- _TASK DESCRIPTION_: Present the rows from the line that contains "left hip: (321, 399, -10)" through the end of the rows, inclusive, as a Markdown table with the columns Row and Line, numbering each row and skipping blank lines. Leave the pictures out of the table.
.....
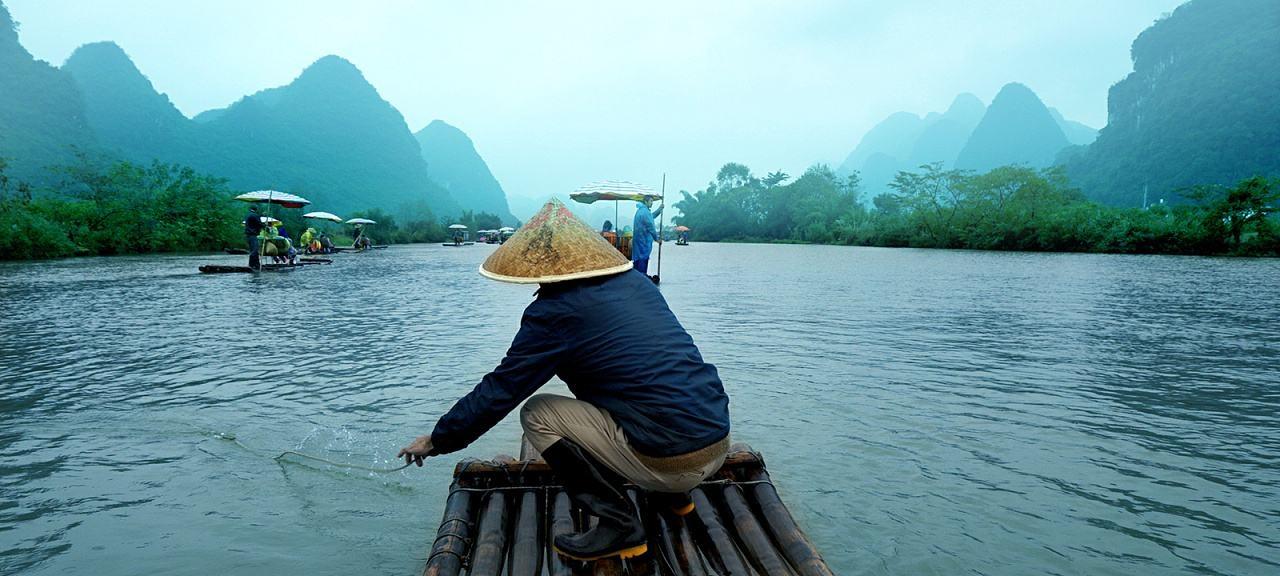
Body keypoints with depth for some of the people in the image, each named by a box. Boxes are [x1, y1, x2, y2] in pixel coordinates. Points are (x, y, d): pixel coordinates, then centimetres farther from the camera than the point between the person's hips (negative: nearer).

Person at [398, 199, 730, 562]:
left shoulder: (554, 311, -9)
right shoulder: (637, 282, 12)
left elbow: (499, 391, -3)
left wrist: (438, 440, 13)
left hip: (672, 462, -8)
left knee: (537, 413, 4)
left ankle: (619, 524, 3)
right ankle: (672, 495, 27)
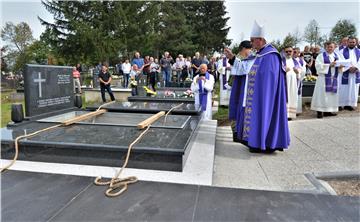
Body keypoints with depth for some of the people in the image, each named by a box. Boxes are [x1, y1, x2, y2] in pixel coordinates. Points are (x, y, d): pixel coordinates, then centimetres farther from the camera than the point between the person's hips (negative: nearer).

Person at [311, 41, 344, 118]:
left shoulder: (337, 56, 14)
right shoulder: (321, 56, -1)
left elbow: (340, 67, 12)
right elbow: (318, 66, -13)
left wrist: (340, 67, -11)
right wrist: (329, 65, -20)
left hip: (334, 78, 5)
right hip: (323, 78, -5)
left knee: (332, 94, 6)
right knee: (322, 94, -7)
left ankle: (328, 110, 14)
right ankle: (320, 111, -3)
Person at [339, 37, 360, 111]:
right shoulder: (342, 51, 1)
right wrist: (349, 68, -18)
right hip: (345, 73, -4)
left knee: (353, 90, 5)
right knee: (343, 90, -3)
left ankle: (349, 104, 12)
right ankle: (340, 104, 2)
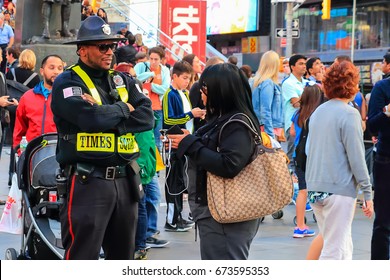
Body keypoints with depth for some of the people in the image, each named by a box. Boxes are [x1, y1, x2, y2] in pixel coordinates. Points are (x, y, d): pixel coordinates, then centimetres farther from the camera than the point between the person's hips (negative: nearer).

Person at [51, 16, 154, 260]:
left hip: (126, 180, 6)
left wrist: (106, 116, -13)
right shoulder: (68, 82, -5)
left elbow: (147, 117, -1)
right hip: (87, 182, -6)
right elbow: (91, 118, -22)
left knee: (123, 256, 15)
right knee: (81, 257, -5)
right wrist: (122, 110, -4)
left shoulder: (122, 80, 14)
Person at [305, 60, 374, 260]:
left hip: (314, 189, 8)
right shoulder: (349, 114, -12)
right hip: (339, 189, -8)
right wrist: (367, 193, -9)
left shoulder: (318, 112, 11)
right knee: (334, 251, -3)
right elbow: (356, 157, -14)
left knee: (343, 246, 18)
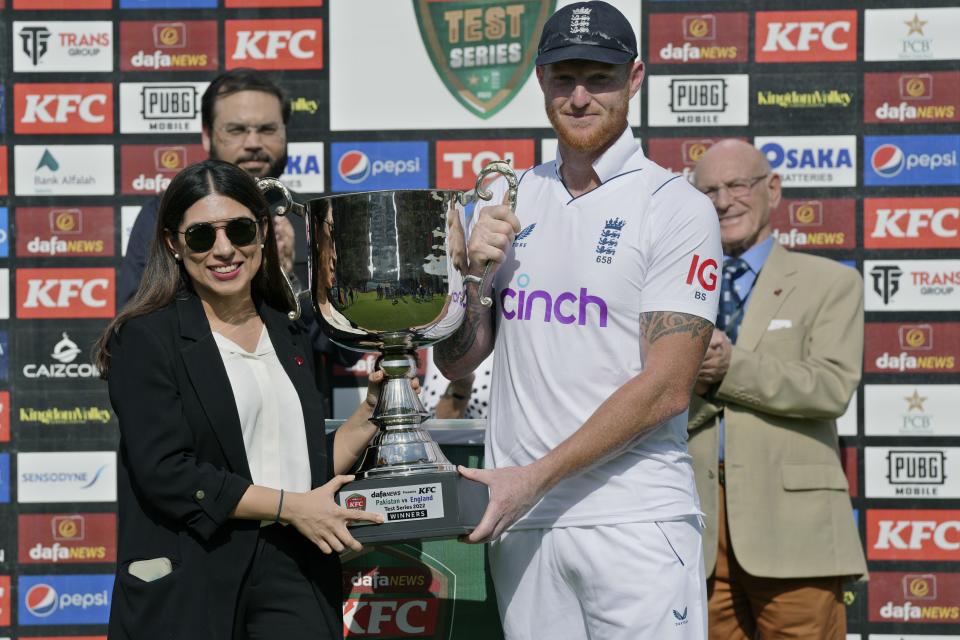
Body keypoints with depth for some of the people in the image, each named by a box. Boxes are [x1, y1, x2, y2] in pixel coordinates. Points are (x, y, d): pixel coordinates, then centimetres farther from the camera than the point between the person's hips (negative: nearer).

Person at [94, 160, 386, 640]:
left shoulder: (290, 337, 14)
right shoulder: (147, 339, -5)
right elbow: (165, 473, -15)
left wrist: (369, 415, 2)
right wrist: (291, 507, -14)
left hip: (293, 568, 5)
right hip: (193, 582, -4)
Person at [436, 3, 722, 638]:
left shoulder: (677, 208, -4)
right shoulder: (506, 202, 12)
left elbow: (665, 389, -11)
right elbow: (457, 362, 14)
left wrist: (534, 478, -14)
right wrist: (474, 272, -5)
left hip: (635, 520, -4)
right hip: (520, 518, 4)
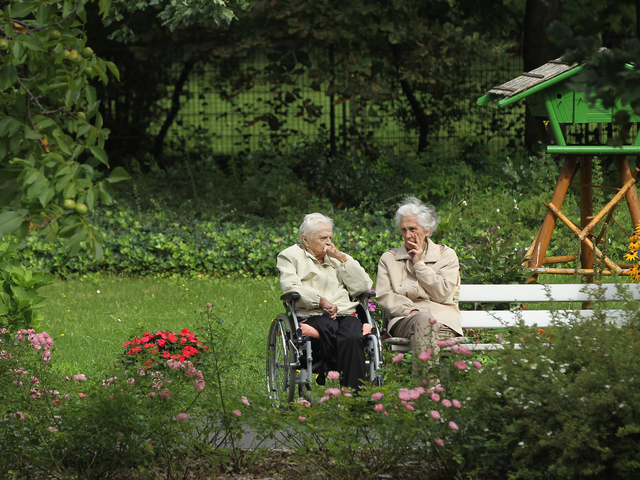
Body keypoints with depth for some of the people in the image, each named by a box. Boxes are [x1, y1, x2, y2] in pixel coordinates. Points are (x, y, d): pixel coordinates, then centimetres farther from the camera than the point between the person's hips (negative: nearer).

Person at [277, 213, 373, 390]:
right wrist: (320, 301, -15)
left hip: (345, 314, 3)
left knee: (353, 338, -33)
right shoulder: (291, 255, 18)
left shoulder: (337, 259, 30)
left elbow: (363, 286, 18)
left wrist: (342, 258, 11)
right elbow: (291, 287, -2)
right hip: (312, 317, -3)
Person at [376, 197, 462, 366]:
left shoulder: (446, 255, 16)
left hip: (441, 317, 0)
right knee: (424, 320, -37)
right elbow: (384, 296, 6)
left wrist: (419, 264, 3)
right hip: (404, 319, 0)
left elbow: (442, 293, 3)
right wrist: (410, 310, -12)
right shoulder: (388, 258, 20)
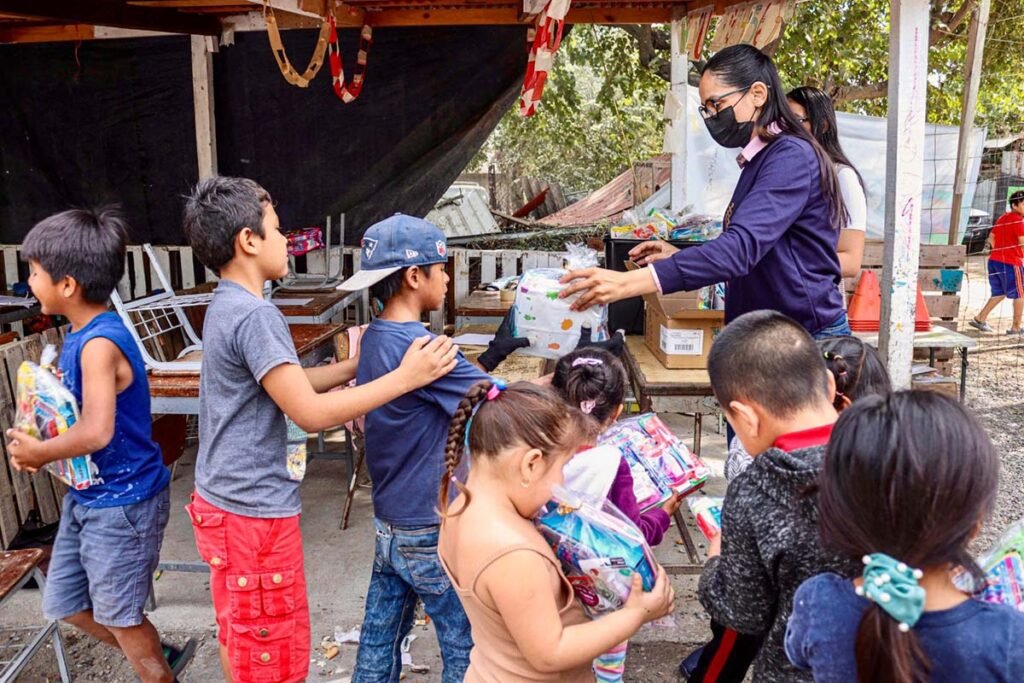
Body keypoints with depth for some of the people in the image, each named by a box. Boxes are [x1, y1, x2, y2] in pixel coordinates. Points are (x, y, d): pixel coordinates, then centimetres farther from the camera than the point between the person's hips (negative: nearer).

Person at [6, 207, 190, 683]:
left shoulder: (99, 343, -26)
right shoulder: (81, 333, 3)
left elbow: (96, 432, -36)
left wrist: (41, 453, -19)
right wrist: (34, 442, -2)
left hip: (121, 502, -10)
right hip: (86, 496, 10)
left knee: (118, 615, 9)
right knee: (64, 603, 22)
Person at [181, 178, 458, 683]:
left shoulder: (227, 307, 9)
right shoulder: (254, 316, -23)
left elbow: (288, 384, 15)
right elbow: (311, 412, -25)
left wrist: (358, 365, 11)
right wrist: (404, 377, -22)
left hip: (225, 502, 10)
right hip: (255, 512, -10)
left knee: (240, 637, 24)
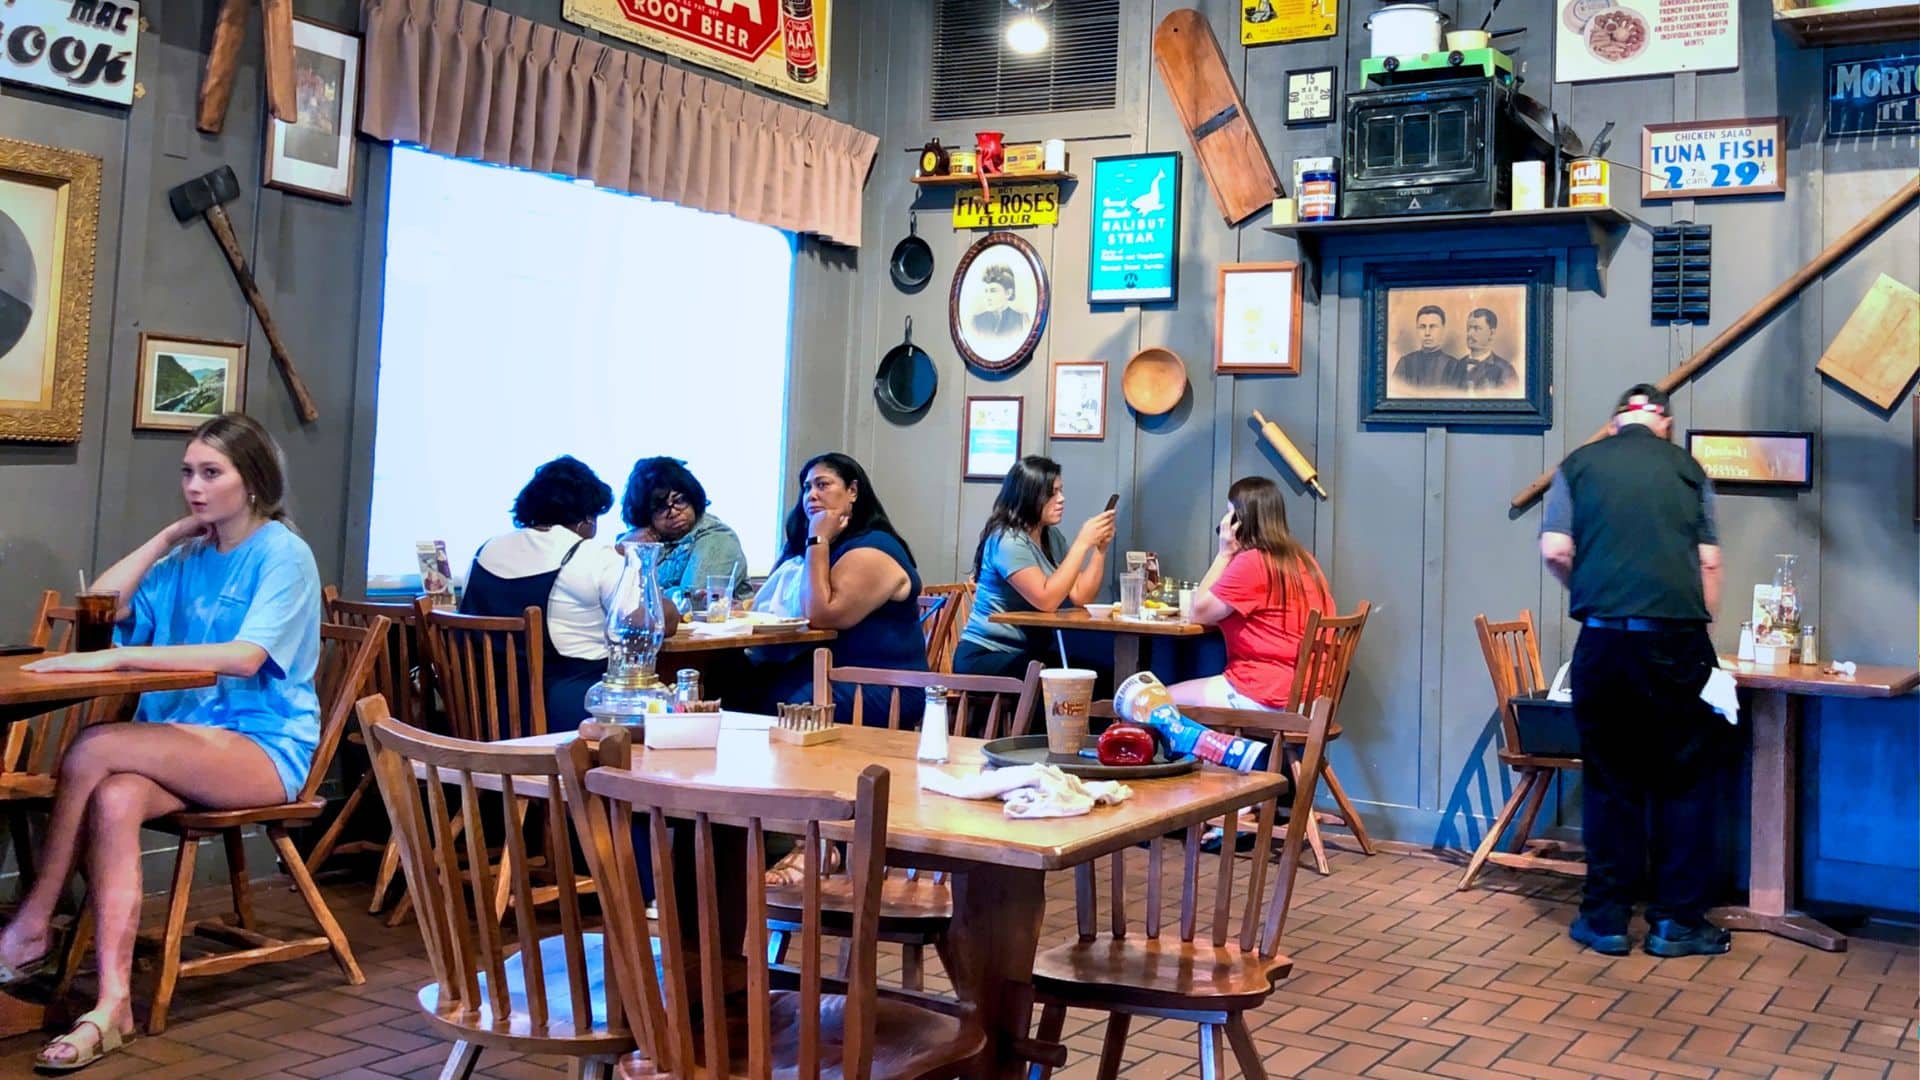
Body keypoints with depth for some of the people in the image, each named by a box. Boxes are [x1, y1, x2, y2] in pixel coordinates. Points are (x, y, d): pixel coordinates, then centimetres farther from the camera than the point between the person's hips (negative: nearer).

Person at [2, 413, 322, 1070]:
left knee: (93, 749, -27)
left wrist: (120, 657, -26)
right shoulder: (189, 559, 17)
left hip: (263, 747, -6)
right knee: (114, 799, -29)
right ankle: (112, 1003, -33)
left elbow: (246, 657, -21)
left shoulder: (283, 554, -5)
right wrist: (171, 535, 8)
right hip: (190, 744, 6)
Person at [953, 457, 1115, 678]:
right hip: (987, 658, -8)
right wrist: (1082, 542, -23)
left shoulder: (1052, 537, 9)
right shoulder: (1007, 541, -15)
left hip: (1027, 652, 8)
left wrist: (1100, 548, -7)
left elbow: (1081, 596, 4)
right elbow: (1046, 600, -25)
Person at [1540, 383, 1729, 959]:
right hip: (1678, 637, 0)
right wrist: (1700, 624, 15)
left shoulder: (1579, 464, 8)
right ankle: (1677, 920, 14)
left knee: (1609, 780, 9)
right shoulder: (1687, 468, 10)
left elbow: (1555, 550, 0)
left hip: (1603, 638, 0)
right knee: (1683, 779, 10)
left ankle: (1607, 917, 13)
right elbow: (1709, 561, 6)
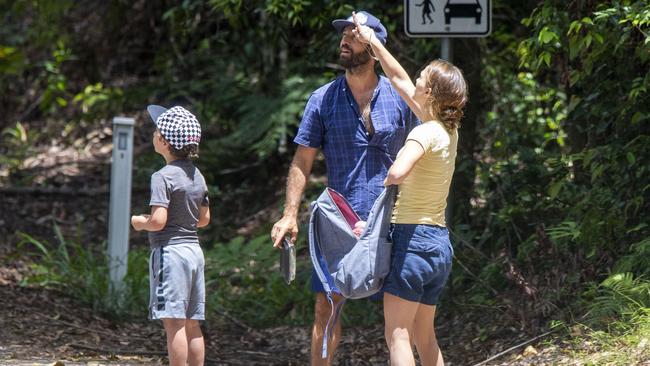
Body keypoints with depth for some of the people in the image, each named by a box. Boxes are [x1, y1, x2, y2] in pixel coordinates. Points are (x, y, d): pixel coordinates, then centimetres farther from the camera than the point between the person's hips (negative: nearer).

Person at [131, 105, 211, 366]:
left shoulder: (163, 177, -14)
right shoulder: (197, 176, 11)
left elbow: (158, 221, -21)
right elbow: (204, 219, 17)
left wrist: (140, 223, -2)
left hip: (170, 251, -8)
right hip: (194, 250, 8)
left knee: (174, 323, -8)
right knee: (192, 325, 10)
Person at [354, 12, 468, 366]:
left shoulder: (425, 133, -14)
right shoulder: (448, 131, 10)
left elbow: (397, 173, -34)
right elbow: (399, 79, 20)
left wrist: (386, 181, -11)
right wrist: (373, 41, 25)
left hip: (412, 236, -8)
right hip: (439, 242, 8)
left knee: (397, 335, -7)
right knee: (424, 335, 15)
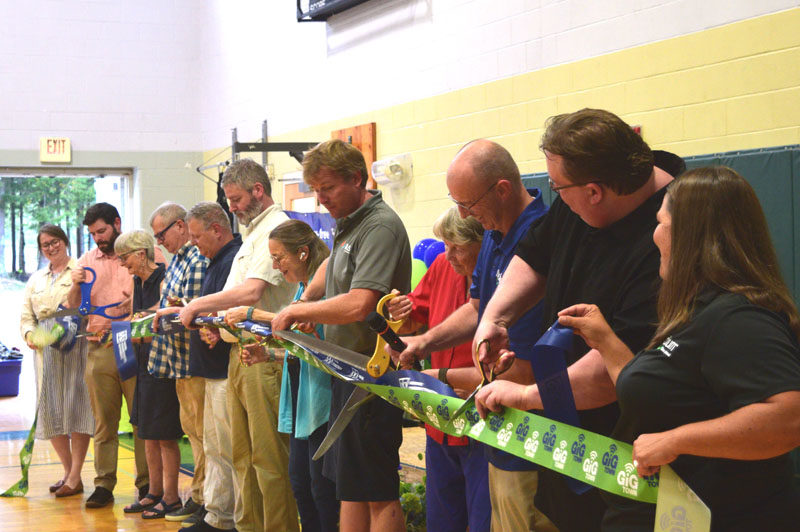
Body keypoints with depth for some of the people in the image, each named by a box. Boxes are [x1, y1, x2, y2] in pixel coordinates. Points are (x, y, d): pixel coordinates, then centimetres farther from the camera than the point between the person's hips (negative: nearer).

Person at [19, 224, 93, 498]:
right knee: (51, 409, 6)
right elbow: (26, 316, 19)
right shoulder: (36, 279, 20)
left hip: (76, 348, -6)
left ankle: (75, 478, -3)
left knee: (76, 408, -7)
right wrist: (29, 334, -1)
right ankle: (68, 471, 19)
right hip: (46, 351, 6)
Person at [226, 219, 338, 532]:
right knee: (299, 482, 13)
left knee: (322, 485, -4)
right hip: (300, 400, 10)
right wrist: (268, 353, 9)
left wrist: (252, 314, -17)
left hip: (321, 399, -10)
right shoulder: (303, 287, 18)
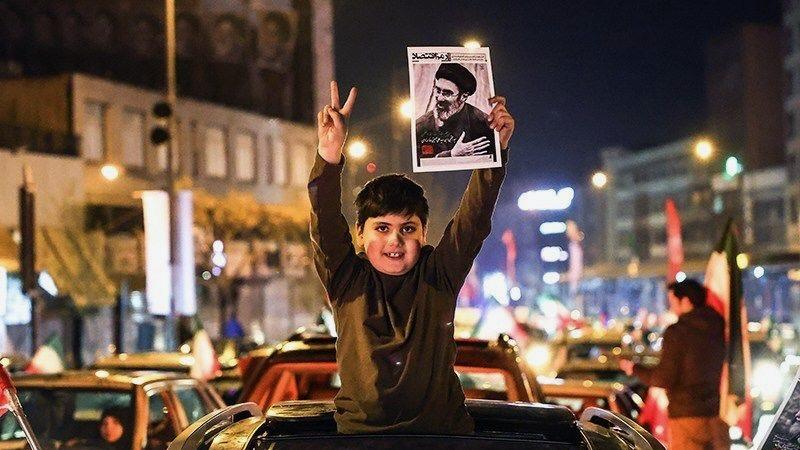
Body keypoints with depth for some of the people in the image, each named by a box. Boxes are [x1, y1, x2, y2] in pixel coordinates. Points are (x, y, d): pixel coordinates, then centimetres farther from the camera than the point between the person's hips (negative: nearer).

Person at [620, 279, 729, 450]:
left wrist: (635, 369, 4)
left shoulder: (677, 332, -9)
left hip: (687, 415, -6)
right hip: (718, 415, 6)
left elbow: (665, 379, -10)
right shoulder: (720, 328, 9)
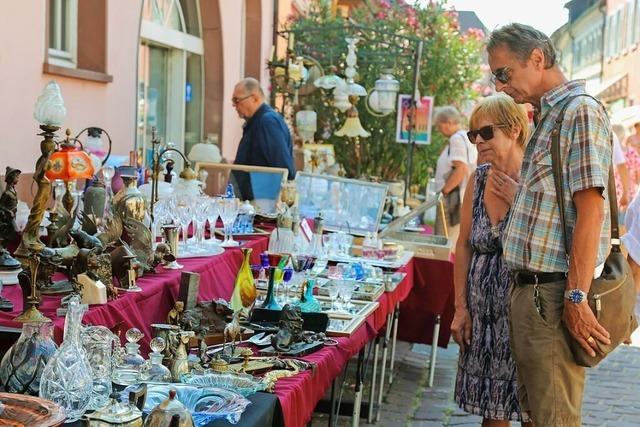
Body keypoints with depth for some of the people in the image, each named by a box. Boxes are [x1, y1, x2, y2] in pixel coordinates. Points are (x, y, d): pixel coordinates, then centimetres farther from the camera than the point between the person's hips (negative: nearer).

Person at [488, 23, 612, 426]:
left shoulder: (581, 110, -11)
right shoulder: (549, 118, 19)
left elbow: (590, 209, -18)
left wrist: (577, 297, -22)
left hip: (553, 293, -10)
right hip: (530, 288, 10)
.....
- _TASK RESPONSE_:
| Row | Line |
|---|---|
| 1 | left hip: (321, 399, -10) |
| 2 | right shoulder: (303, 287, 18) |
| 3 | Body keypoints with depth for some of the people in the image, each named by a box. Boxes are [x1, y1, x2, y2] in pixel coordinates. Points are (x, y, d): pixel coordinates, then centimetres farther from the camera than the point between the person's hips (negative: nearer). |
| 4 | Person at [620, 279, 729, 450]: |
| 5 | left wrist: (635, 369, 4) |
| 6 | left shoulder: (677, 332, -9) |
| 7 | left hip: (687, 415, -6) |
| 8 | right hip: (718, 415, 6) |
| 9 | left elbow: (665, 379, -10) |
| 10 | right shoulder: (720, 328, 9) |
| 11 | Body keypoints with depth for some of the people in the image, each named by a box. Boxes are [x1, y1, x2, y2] in pixel coordinates. Points are (x, y, d): pixel coordinates, then centimetres farther from the camera than the point between the person's hips (negative: nearer). |
| 12 | Person at [488, 23, 612, 426]: |
| 13 | left shoulder: (581, 110, -11) |
| 14 | right shoulder: (549, 118, 19) |
| 15 | left elbow: (590, 209, -18) |
| 16 | left wrist: (577, 297, -22) |
| 17 | left hip: (553, 293, -10) |
| 18 | right hip: (530, 288, 10) |